The only way to fight a bully is to meet the bully with equal strength. Remember the movie "City Slickers?" has some great dialogue about bullying? Phil (Daniel Stern) the henpecked grocery store manager, finally takes matters into his own hands when two drunken cowboys try to intimidate the group. A calf's life is in the bully's hands as they stick a gun into the calf's mouth:

Daniel Stern...the bullied Phil in "City Slickers"

Daniel Stern...the bullied Phil in "City Slickers"

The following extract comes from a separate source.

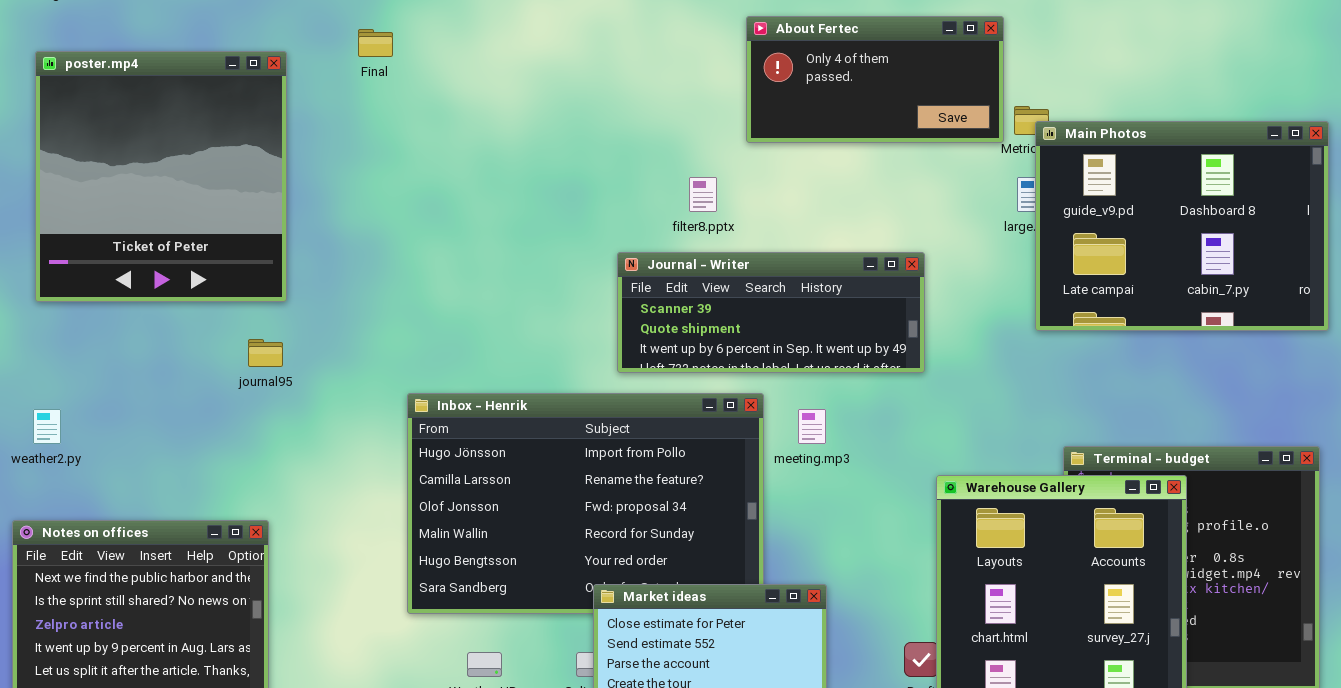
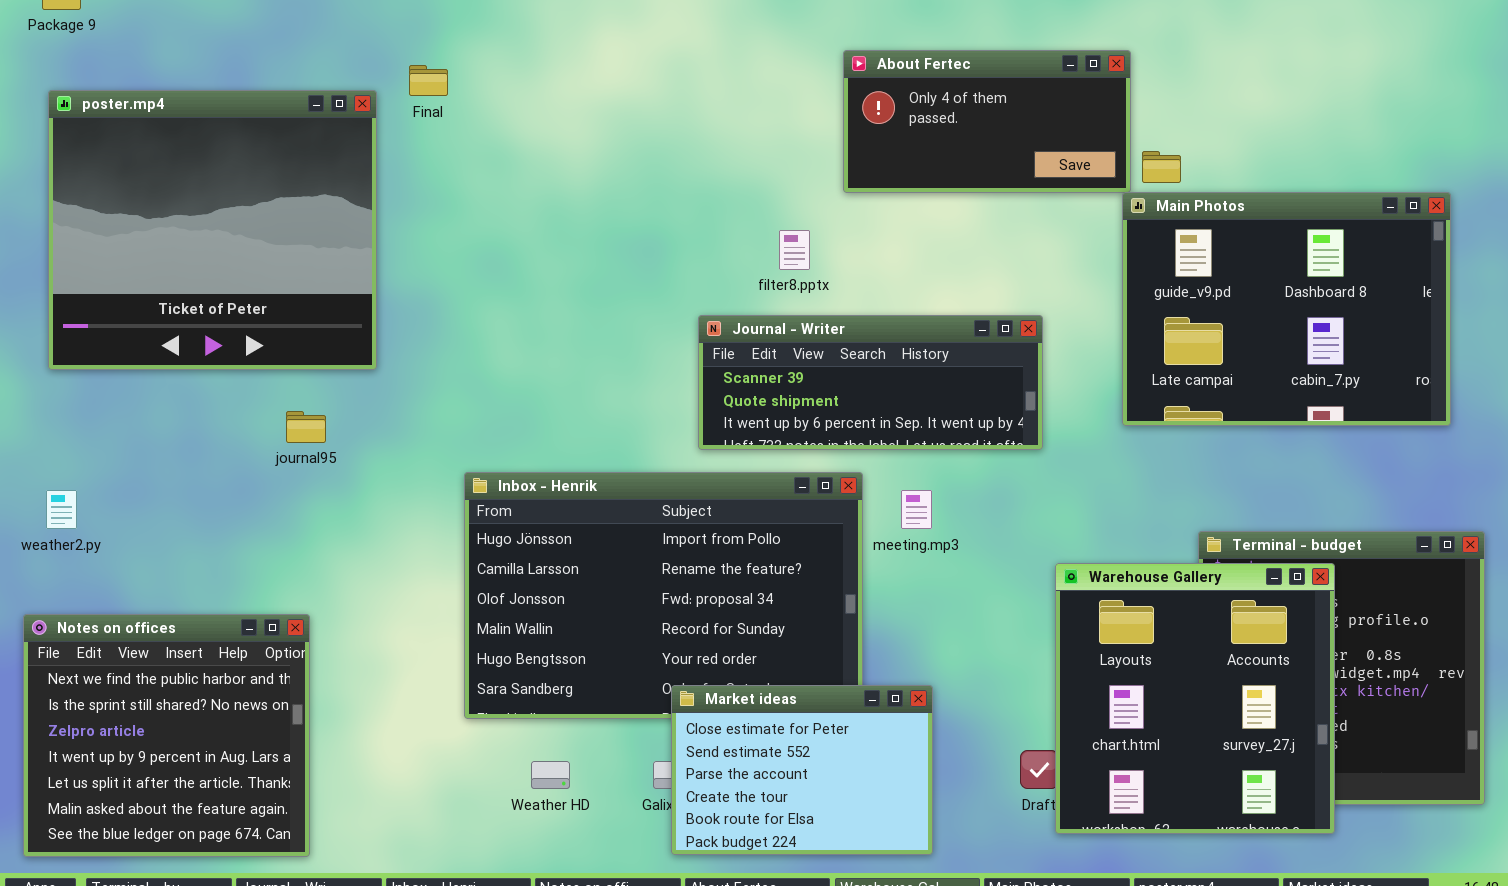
poster.mp4: [35,51,287,302] -> [48,90,377,370], resized
Main Photos: [1035,121,1329,331] -> [1122,192,1451,426], moved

Phil Berquist: [Phil grabs the gun out of the dirt and holds it to Jeff's head at the same time holding a handful of Jeff's hair forcibly, looking to T.R] Put the gun down! Put down the goddamned gun!

Jeff: Mmmm Mmmmm MMMM!

[Jeff looks over to T.R., nervously agreeing with Phil's order]

Mitch Robbins: Phil.

Phil Berquist: I'm not going to let them bully us anymore!

Mitch Robbins: Phil.

Phil Berquist: My father-in-law was a bully!

Mitch Robbins: Phil!

Phil Berquist: I hate bullies! Because bullies don't just bully you,

[Phil gets on his haunches, the gun still pressed to Jeff's forehead]

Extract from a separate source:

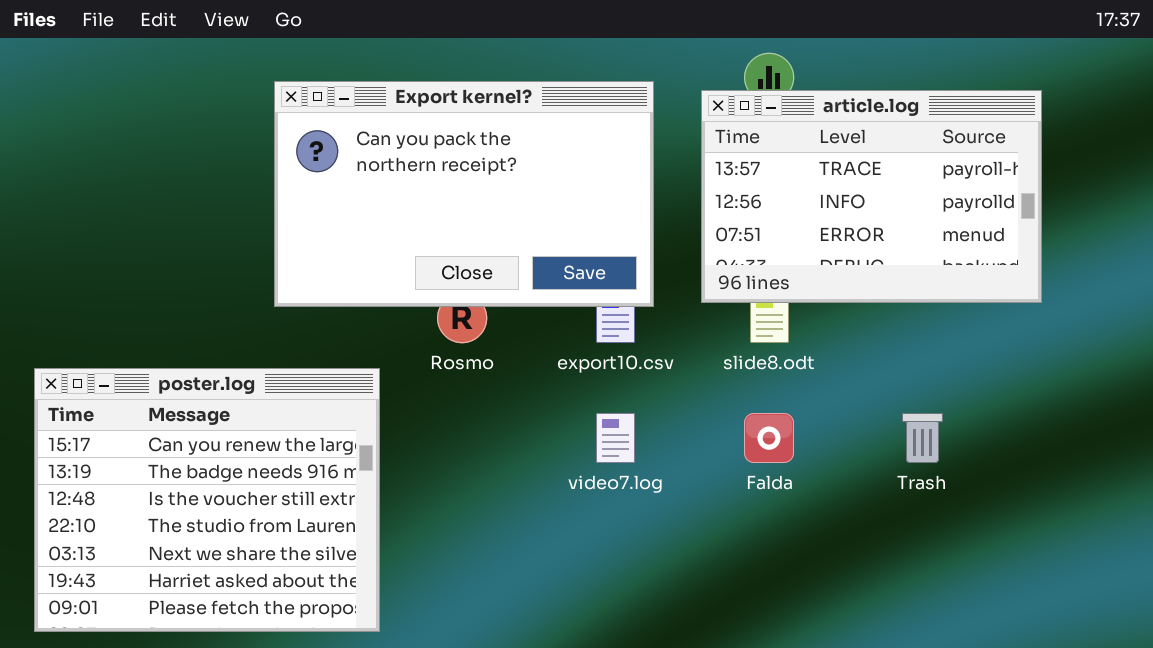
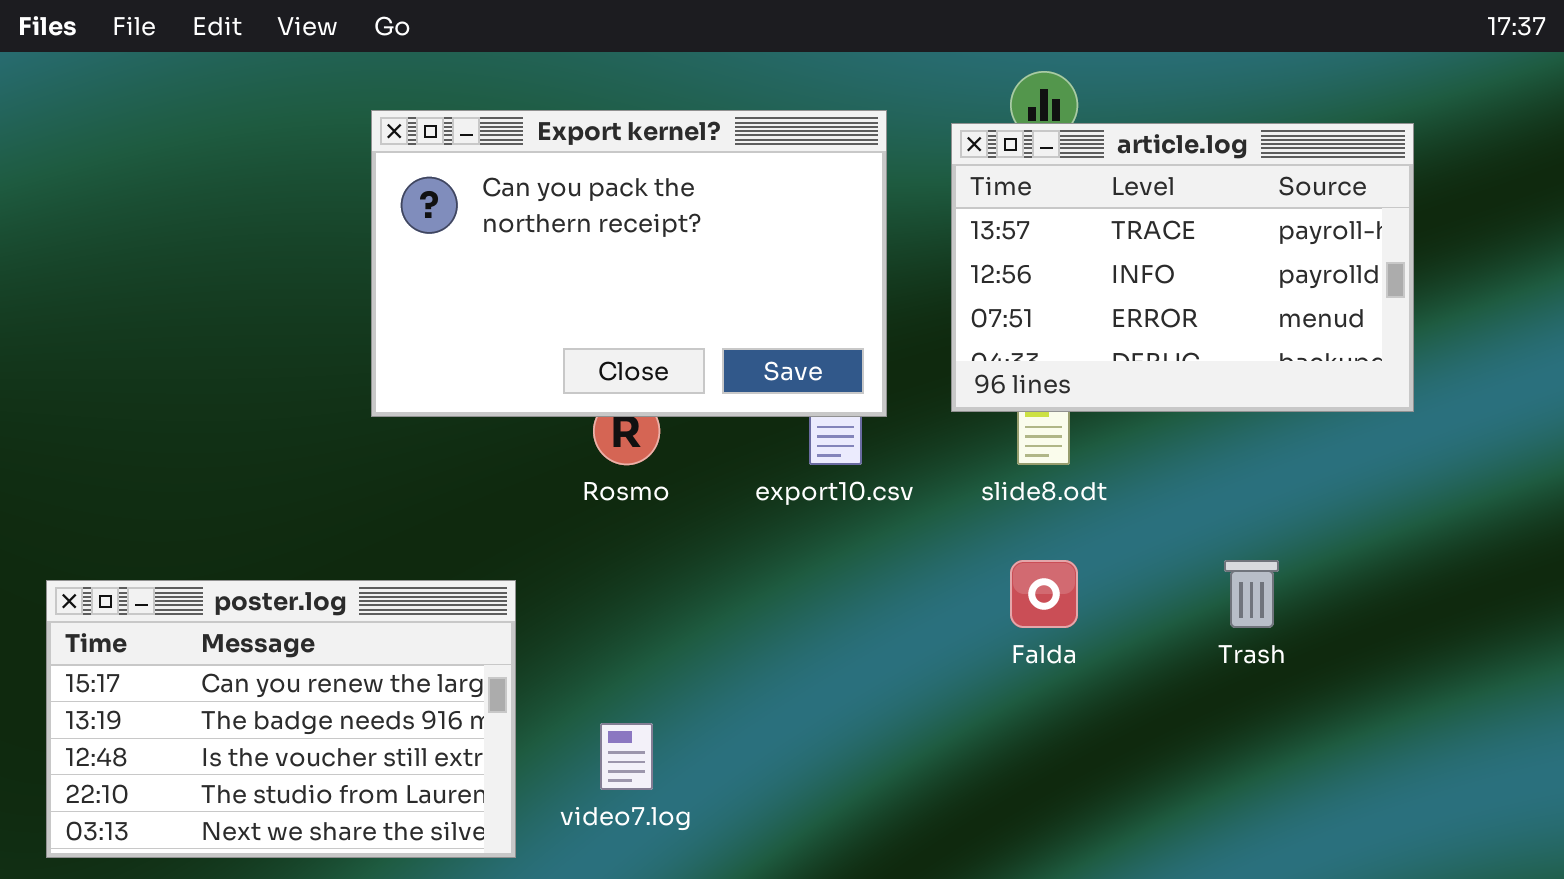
poster.log: [34,368,380,632] -> [46,580,516,858], resized
video7.log: [596,413,635,463] -> [600,723,653,790], moved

Phil Berquist: they take away your dignity!

I agree. When someone's dignity is damaged, like Jonathon Martin, it's gone too far.

What's most important here, is to change the environment in which they live and work. NFL commissioner Roger Goodell, late to the table, just appointed a prominent New York-based attorney to direct an independent investigation into workplace conduct among the Dolphins.  And consider this:

We are told that playing sports builds character and fosters leadership skills. If that’s true, these so-called leaders — who always seem so strong, so powerful and so brave on the playing field — are turning into cowards when they are needed the most.

Juliet Macur, Editorial, New York Times

There are many ways of building a winning team.  But I can't think of anything more damaging than tearing down individuals' core beings and calling it 'love.'  Take First Corinthians 13: 1-2 says:

Though I may speak in different languages, whether human or even of angels. But if I don’t have love, I am only a noisy bell or a ringing cymbal. 2 I may have the gift of prophecy, I may understand all secrets and know everything there is to know, and I may have faith so great that I can move mountains. But even with all this, if I don’t have love, I am nothing."

If you need guidelines on what is bullying, my friend and fellow ChicagoNow author Carrie Goldman has written a wonderful book, Bullied: What Every Parent, Teacher and Child Needs to Know About Ending the Cycle of Fear.

Let real love...caring for others...be your guide.